- [Work item]: Note each line of the listing that contains the string "Fishery", and copy it.

- [Records for this exercise]:
■ ■ ■

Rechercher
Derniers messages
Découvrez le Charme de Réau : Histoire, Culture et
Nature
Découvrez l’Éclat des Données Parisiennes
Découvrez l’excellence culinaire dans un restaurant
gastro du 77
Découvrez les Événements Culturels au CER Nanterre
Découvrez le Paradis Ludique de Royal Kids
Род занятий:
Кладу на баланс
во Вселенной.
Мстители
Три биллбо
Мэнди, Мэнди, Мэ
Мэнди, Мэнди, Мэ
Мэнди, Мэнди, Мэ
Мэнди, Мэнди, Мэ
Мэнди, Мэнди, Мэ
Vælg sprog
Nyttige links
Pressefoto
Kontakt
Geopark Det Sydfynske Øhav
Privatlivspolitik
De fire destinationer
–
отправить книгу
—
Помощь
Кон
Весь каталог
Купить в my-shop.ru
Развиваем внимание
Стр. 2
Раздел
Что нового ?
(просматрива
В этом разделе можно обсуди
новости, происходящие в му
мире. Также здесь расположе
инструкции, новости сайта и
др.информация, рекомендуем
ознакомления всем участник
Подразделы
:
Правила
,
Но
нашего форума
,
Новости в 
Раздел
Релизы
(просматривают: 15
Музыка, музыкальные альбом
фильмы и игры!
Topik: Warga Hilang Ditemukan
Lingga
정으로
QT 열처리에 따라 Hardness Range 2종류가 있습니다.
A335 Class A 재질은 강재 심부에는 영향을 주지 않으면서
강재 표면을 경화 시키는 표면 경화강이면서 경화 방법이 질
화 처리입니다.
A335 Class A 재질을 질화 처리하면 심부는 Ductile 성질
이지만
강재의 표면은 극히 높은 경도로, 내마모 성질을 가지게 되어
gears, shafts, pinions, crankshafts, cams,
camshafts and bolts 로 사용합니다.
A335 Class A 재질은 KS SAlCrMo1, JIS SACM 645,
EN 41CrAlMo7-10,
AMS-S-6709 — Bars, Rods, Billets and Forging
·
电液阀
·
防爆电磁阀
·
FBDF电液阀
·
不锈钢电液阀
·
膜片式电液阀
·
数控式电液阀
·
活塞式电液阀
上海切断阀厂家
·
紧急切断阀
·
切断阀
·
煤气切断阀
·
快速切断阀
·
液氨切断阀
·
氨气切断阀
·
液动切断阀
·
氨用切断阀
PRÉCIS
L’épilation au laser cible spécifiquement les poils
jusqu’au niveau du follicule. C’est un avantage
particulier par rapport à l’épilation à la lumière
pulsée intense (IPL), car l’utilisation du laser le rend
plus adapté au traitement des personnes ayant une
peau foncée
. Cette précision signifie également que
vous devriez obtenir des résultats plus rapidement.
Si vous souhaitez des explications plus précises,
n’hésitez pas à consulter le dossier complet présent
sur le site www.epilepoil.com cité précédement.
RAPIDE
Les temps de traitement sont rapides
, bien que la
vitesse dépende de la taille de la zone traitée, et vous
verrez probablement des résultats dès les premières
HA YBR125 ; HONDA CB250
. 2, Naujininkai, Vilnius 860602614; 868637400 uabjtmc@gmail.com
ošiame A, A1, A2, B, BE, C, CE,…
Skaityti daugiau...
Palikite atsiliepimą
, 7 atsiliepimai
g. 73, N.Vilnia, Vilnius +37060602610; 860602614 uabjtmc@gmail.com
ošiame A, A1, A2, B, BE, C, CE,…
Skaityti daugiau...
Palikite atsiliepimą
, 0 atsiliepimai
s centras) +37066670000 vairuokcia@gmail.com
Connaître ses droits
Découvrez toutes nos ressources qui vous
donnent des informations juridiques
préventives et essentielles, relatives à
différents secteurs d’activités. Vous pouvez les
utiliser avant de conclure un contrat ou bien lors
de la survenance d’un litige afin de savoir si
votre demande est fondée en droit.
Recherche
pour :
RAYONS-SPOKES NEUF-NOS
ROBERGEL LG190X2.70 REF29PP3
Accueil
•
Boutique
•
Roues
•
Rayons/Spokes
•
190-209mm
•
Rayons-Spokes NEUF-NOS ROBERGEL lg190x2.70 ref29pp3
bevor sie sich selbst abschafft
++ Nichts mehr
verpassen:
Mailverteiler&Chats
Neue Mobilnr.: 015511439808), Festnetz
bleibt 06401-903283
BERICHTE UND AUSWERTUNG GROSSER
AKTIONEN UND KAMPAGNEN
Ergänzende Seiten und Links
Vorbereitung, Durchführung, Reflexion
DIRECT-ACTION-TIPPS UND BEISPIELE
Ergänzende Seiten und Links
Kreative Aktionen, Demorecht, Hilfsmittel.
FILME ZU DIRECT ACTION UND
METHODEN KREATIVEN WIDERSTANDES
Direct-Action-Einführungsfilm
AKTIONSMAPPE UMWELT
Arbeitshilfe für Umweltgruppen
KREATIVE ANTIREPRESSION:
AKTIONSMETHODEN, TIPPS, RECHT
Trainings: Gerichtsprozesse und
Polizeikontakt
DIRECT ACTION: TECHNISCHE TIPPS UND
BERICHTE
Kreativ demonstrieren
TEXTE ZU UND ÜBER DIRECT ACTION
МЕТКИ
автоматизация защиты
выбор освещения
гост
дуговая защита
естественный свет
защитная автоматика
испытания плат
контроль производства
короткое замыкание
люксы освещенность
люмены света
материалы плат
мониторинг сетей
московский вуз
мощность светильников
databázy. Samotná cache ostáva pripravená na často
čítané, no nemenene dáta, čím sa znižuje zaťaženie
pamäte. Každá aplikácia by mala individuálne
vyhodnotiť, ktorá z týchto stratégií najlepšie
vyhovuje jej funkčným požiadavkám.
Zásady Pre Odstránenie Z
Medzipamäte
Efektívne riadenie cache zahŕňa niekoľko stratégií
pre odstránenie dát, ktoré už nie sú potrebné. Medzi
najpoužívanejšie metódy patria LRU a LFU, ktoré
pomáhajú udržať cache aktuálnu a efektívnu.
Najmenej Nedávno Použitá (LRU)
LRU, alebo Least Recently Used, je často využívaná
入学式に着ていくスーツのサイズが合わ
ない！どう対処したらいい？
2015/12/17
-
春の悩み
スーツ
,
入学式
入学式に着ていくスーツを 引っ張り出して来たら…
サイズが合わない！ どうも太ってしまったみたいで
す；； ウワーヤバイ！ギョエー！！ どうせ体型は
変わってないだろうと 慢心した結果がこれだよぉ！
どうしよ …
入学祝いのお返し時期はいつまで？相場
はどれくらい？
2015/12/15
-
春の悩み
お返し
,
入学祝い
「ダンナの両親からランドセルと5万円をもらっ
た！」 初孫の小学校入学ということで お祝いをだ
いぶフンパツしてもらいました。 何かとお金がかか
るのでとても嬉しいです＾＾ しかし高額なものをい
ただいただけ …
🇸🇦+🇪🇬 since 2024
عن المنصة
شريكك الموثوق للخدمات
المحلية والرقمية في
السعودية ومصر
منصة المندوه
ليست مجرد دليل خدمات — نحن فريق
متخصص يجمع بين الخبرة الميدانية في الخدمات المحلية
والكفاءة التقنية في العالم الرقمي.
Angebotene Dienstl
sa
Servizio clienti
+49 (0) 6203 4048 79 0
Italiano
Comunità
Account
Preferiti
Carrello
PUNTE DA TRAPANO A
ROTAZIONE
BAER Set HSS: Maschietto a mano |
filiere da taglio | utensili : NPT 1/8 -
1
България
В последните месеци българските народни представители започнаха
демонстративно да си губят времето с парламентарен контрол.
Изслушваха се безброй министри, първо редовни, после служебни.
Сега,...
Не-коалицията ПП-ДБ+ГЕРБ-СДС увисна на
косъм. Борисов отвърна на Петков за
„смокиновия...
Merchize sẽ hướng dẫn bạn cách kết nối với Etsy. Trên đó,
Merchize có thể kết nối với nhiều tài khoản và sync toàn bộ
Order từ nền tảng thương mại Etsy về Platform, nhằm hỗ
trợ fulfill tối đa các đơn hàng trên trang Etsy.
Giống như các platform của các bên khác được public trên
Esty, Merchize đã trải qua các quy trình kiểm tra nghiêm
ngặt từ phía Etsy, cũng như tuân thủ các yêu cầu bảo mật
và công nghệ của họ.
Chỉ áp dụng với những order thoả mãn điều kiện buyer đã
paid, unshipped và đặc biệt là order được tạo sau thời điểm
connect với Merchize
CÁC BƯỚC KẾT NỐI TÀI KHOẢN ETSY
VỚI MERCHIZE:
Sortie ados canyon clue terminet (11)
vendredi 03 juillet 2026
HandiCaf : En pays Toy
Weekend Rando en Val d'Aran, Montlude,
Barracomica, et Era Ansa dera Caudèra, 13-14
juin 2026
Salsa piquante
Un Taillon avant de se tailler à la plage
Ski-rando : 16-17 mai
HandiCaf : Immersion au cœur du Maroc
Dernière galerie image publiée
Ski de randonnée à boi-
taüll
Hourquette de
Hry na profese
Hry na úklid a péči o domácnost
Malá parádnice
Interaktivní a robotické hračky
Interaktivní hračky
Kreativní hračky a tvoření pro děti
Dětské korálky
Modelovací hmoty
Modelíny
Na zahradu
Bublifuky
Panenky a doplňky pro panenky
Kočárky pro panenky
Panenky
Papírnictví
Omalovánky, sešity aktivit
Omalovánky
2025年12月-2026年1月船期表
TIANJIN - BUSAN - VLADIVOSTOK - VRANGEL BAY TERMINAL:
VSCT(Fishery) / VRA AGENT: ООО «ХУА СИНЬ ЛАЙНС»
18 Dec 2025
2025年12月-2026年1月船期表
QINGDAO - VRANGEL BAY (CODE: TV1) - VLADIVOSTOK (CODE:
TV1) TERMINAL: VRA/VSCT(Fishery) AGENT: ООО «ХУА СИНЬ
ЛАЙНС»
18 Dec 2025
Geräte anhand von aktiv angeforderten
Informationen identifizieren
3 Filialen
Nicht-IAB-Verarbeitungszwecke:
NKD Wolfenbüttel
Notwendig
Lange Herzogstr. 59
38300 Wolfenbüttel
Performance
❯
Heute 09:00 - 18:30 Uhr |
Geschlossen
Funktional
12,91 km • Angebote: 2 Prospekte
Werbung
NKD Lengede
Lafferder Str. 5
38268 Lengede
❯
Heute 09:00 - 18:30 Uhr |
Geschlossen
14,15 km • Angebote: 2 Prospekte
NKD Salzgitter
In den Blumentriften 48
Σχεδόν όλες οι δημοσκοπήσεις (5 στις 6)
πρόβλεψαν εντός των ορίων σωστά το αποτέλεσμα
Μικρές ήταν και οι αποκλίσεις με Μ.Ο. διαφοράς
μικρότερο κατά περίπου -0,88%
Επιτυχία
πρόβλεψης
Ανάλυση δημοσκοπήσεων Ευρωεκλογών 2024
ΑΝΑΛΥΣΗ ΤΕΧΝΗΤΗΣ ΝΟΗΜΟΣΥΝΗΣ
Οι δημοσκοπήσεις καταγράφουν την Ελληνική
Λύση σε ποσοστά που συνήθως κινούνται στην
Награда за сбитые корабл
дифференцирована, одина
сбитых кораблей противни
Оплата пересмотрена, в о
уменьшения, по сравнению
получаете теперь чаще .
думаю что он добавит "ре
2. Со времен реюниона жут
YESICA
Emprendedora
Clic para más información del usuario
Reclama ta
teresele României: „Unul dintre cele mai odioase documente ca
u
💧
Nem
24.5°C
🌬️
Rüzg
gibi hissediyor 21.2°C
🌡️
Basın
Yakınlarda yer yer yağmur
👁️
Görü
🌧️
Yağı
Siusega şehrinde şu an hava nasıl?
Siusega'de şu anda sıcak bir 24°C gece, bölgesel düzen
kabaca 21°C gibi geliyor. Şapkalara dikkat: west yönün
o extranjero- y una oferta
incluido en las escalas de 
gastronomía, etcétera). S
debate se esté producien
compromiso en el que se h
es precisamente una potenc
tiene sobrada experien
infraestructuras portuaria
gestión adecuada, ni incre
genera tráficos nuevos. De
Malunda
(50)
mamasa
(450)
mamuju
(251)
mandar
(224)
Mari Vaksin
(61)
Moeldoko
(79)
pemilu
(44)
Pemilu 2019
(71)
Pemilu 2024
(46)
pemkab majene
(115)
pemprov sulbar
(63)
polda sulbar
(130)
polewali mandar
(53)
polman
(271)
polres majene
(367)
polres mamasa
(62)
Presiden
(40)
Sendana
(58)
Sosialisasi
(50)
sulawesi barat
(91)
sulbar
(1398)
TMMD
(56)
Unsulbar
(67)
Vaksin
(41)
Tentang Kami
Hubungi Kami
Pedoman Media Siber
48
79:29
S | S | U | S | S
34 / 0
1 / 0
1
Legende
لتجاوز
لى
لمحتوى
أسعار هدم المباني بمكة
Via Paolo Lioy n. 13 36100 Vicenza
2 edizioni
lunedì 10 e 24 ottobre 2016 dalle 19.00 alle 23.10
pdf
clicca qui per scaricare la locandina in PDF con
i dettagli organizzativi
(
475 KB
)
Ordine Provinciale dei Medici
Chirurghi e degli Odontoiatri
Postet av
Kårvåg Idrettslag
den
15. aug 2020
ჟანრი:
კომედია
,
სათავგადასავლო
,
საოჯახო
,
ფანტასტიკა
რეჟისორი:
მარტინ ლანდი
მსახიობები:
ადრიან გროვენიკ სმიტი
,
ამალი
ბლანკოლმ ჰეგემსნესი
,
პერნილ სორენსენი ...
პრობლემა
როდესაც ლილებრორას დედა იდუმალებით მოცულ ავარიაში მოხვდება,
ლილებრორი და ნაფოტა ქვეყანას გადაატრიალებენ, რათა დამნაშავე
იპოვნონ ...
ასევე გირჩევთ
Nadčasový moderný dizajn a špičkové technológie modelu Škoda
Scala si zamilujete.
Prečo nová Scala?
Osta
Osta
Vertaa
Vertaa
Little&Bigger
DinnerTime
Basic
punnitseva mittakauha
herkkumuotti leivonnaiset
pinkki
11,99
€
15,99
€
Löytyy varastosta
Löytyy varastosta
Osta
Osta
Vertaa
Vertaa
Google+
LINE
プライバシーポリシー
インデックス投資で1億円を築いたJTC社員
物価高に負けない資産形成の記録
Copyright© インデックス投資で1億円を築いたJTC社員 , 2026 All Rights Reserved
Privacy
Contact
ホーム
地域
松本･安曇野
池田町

■ ■ ■

- [Answer for this exercise]:
VSCT(Fishery) / VRA AGENT: ООО «ХУА СИНЬ ЛАЙНС»
TV1) TERMINAL: VRA/VSCT(Fishery) AGENT: ООО «ХУА СИНЬ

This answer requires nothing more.